Alanna’s Trip Claim Settles for £33,500 (Carrickfergus)
Alanna was out in Carrickfergus with a close friend visiting various shops and eateries. Upon exiting one business premises her foot caught in a fold of a mat which caused her to trip and fall. She fell with such force that she fractured her elbow and injured other parts of the same arm.
Thankfully, Alanna’s fast-thinking friend took photographs of the scene of the accident immediately after establishing that she was no longer in immediate danger. Perhaps they had read our blog post on the importance of collecting evidence. Learn more on that here.
Alanna contacted us through our Carrickfergus office
Seymour Major of Paschal O’Hare Solicitors took on Alanna’s case and sent her for examination by a consultant fracture specialist before contacting the defendant business on her behalf. The business immediately denied liability stating that they regularly inspect the rubber underlying grip of their mats and replace them often, meaning the mat could not be folded to begin with. In response to this, Seymour provided the defendant with the supporting evidence obtained at the scene of the accident. Unbelievably, to back-up their claims, the business sent us an image taken months later of a mat that looked strikingly similar to the one Alanna tripped on, it even had a fold in the same place. Unsurprisingly, Seymour rejected this and pressed on.

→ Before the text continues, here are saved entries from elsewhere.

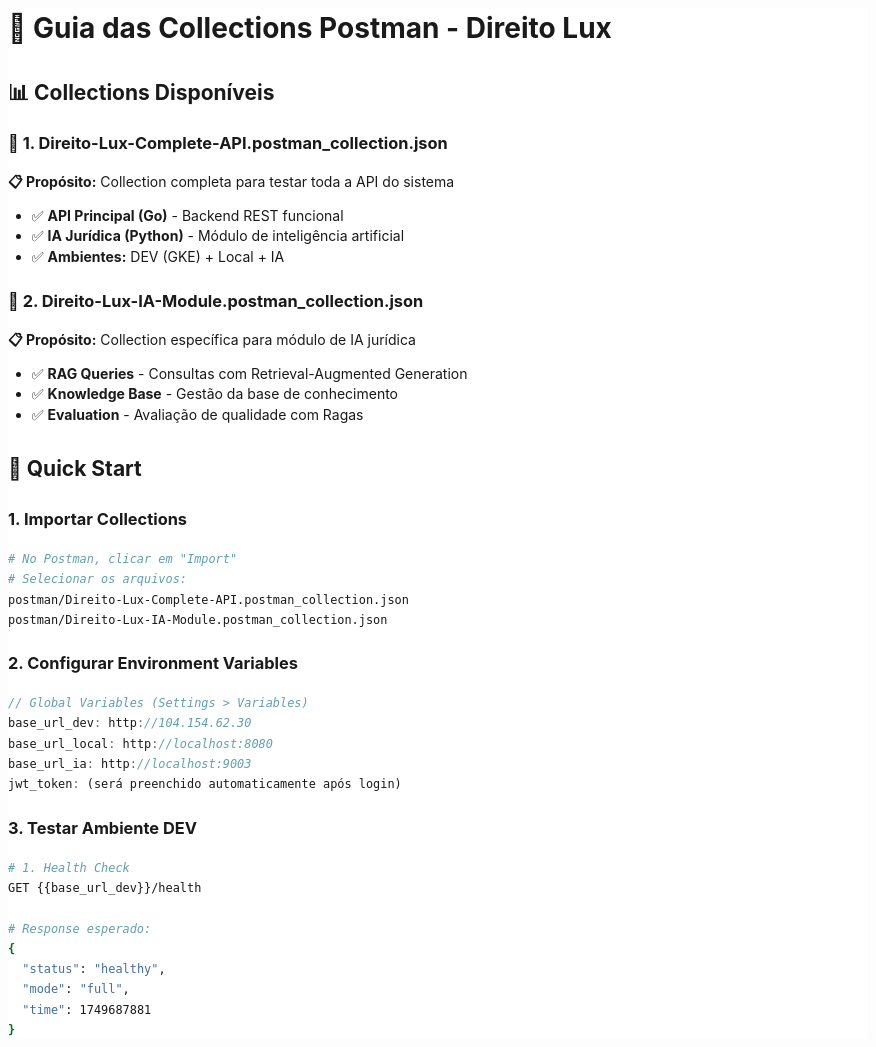 # 📮 Guia das Collections Postman - Direito Lux

## 📊 Collections Disponíveis

### 🔗 **1. Direito-Lux-Complete-API.postman_collection.json**
**📋 Propósito:** Collection completa para testar toda a API do sistema
- ✅ **API Principal (Go)** - Backend REST funcional
- ✅ **IA Jurídica (Python)** - Módulo de inteligência artificial
- ✅ **Ambientes:** DEV (GKE) + Local + IA

### 🤖 **2. Direito-Lux-IA-Module.postman_collection.json** 
**📋 Propósito:** Collection específica para módulo de IA jurídica
- ✅ **RAG Queries** - Consultas com Retrieval-Augmented Generation
- ✅ **Knowledge Base** - Gestão da base de conhecimento
- ✅ **Evaluation** - Avaliação de qualidade com Ragas

## 🚀 Quick Start

### **1. Importar Collections**
```bash
# No Postman, clicar em "Import"
# Selecionar os arquivos:
postman/Direito-Lux-Complete-API.postman_collection.json
postman/Direito-Lux-IA-Module.postman_collection.json
```

### **2. Configurar Environment Variables**
```javascript
// Global Variables (Settings > Variables)
base_url_dev: http://104.154.62.30
base_url_local: http://localhost:8080
base_url_ia: http://localhost:9003
jwt_token: (será preenchido automaticamente após login)
```

### **3. Testar Ambiente DEV**
```bash
# 1. Health Check
GET {{base_url_dev}}/health

# Response esperado:
{
  "status": "healthy",
  "mode": "full",
  "time": 1749687881
}
```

The defendant continued to deny full liability
The defendant softened their denial, however would still not admit full liability. They then claimed that Alanna was half to blame for her own fall on the basis that she should have been looking where she was walking. This is known as contributory negligence. Seymour politely explained that should his client have done as they suggested, she would be walking with her head down looking directly at her feet. In doing so, she would likely have walked into objects, the door or other customers, perhaps causing greater injury to herself or others. He reminded the defendant that a mat is a small object with a fold not visible from a distance.
The defendant reluctantly accepted full liability
We served our consultant’s medical report on the defendant and determined the value of the claim. Seymour then settled Alanna’s case for £33,500 plus the recovery of sick pay to be repaid to our client’s employer.